[Keypoint coordinate data]

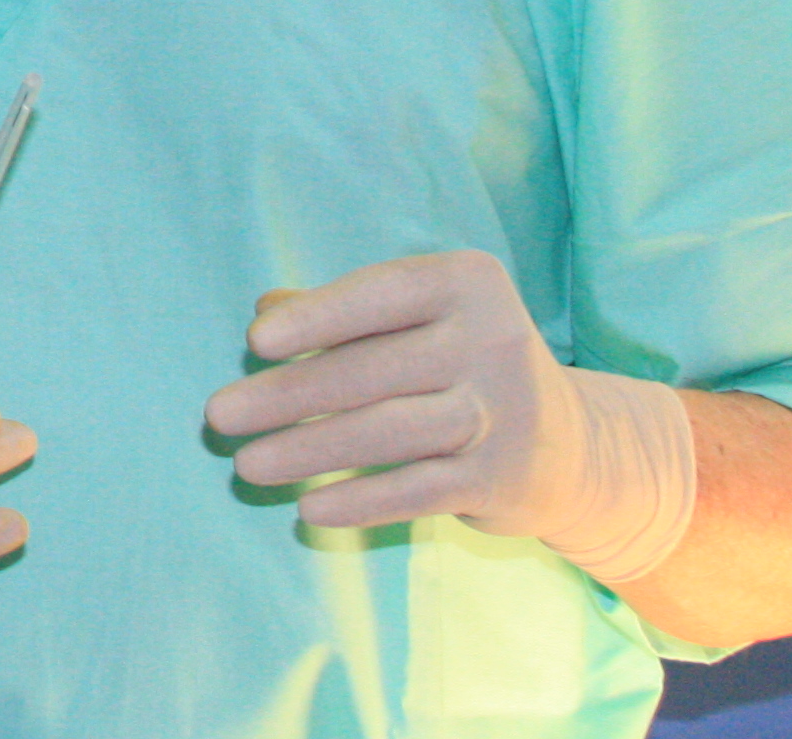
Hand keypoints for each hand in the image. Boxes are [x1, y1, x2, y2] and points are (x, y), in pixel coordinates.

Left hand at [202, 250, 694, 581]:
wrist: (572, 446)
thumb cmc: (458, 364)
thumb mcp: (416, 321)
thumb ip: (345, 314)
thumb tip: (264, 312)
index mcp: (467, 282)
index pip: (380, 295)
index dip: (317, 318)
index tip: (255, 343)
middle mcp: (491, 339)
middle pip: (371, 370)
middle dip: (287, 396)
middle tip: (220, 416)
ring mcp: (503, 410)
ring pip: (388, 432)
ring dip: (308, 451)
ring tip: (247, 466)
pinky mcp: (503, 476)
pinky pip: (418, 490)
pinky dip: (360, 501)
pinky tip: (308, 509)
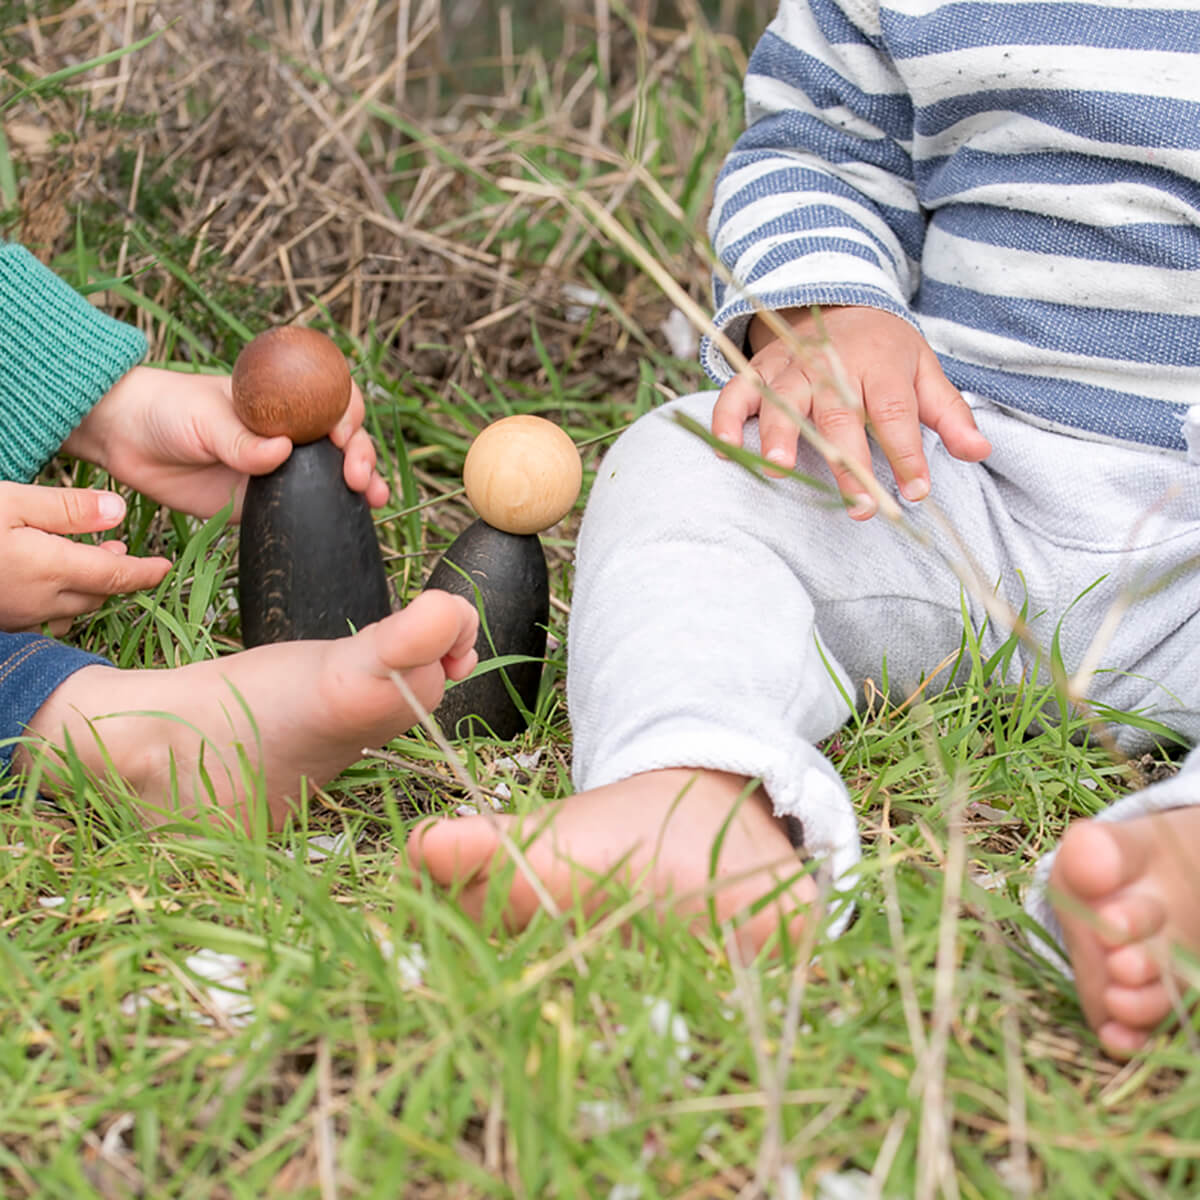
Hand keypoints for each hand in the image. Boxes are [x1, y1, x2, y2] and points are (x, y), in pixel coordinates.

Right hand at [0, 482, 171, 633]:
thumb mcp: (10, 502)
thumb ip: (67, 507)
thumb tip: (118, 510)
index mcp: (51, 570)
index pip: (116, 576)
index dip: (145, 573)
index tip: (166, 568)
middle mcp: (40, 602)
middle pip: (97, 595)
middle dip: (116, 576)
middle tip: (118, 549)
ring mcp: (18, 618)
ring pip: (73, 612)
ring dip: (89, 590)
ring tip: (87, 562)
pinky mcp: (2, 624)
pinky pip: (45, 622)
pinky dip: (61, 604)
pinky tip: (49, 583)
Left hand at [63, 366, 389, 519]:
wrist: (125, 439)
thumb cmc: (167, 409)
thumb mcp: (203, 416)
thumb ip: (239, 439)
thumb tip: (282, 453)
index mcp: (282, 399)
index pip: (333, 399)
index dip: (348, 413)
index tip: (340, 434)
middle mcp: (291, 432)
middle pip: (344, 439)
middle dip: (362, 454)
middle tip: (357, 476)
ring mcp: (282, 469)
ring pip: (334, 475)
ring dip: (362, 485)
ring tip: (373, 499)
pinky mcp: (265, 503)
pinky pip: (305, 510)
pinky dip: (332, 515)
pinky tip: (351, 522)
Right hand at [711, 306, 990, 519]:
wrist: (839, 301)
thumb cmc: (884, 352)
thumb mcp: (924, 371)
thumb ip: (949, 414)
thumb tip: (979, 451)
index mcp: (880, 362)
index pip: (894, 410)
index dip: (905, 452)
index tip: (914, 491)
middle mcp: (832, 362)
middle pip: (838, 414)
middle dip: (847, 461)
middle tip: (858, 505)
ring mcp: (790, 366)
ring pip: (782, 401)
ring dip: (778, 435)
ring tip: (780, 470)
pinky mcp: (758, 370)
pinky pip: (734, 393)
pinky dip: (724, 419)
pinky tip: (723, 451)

__Exercise prompt__: Your copy should match the records above word for word, but without images.

__Exercise response__:
Hand keypoints for each hand in the image. Boxes are [x1, y1, x2, y2] and points are (x, y), in pixel coordinates.

Left hand at [202, 250, 694, 581]:
wrist: (572, 446)
thumb cmc: (458, 364)
thumb mcp: (416, 321)
thumb ip: (345, 314)
thumb tip: (264, 312)
index mcp: (467, 282)
index pip: (380, 295)
index dip: (317, 318)
index tip: (255, 343)
middle mcp: (491, 339)
middle pip: (371, 370)
middle dip: (287, 396)
middle tip: (220, 416)
ring mcp: (503, 410)
ring pip: (388, 432)
ring dip: (308, 451)
ring tip: (247, 466)
pinky mcp: (503, 476)
pinky pip: (418, 490)
pinky dip: (360, 501)
pinky tip: (308, 509)
Hand keypoints for each hand in the image. Boxes are [x1, y1, x2, y2] and points are (x, y), in pixel coordinates.

Right hand at [0, 482, 171, 633]:
thumb mcp: (10, 502)
thumb ip: (67, 507)
thumb tip: (118, 510)
index mcp: (51, 570)
index pip: (116, 576)
index dip: (145, 573)
index tip: (166, 568)
middle mcp: (40, 602)
middle pip: (97, 595)
middle dip: (116, 576)
middle tip: (118, 549)
ring mcp: (18, 618)
ring pip: (73, 612)
ring dip: (89, 590)
ring tip: (87, 562)
pinky mcp: (2, 624)
pinky pip: (45, 622)
pinky dip: (61, 604)
pinky tip: (49, 583)
Left hand at [63, 366, 389, 519]:
wrist: (125, 439)
thumb cmc: (167, 409)
thumb mcp: (203, 416)
thumb ip: (239, 439)
thumb tip: (282, 453)
index mcp: (282, 399)
index pip: (333, 399)
index dip: (348, 413)
index tip: (340, 434)
middle mcp: (291, 432)
middle pip: (344, 439)
middle dip: (362, 454)
middle tip: (357, 476)
ring mcp: (282, 469)
ring pip: (334, 475)
ring dip: (362, 485)
ring tip: (373, 499)
pinky mcp: (265, 503)
pinky pip: (305, 510)
pinky dip: (332, 515)
pinky tip: (351, 522)
Right hand at [711, 306, 990, 519]:
wrist: (839, 301)
thumb cmc: (884, 352)
thumb mcp: (924, 371)
thumb ip: (949, 414)
thumb tip: (979, 451)
index mcp: (880, 362)
index pip: (894, 410)
index dip: (905, 452)
index tip: (914, 491)
middle mcp: (832, 362)
middle pip: (838, 414)
middle dip: (847, 461)
middle tip: (858, 505)
ring mcp: (790, 366)
ring pip: (782, 401)
ring dip: (778, 435)
ring tip: (780, 470)
pinky mcp: (758, 370)
pinky pip: (734, 393)
pinky dip: (724, 419)
pinky tip: (723, 451)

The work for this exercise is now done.